Collected data entries:

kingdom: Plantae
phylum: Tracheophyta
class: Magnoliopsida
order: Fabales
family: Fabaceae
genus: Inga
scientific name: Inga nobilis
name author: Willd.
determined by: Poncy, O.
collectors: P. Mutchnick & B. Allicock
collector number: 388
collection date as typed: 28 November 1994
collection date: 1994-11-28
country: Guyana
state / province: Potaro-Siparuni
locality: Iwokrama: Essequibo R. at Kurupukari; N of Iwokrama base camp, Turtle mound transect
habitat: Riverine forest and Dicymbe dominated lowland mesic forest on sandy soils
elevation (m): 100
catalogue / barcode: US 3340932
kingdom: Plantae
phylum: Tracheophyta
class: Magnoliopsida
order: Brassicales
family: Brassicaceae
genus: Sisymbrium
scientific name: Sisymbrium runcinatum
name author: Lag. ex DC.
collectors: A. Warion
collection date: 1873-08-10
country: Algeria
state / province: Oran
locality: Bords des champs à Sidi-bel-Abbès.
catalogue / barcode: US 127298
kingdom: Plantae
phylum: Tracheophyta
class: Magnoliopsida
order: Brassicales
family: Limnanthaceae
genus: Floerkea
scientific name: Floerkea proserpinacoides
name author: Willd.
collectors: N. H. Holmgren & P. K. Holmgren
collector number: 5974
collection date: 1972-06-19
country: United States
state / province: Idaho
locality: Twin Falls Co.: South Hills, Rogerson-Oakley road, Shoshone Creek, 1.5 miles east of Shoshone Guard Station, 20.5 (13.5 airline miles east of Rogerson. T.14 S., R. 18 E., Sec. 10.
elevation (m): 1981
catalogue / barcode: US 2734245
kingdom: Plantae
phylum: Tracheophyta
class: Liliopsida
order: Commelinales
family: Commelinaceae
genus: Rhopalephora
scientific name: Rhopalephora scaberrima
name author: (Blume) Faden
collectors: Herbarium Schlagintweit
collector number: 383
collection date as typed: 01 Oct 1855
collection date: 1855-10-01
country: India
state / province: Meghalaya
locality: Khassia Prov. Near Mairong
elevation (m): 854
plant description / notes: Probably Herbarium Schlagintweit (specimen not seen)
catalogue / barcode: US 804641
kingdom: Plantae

The problem:
Copy the part of the material that opens with the line containing "collector number: 388" and closes with the line containing "catalogue / barcode: US 3340932", switching "elevation" to "altitude" and leaving everything else unchanged.

The response:
collector number: 388
collection date as typed: 28 November 1994
collection date: 1994-11-28
country: Guyana
state / province: Potaro-Siparuni
locality: Iwokrama: Essequibo R. at Kurupukari; N of Iwokrama base camp, Turtle mound transect
habitat: Riverine forest and Dicymbe dominated lowland mesic forest on sandy soils
altitude (m): 100
catalogue / barcode: US 3340932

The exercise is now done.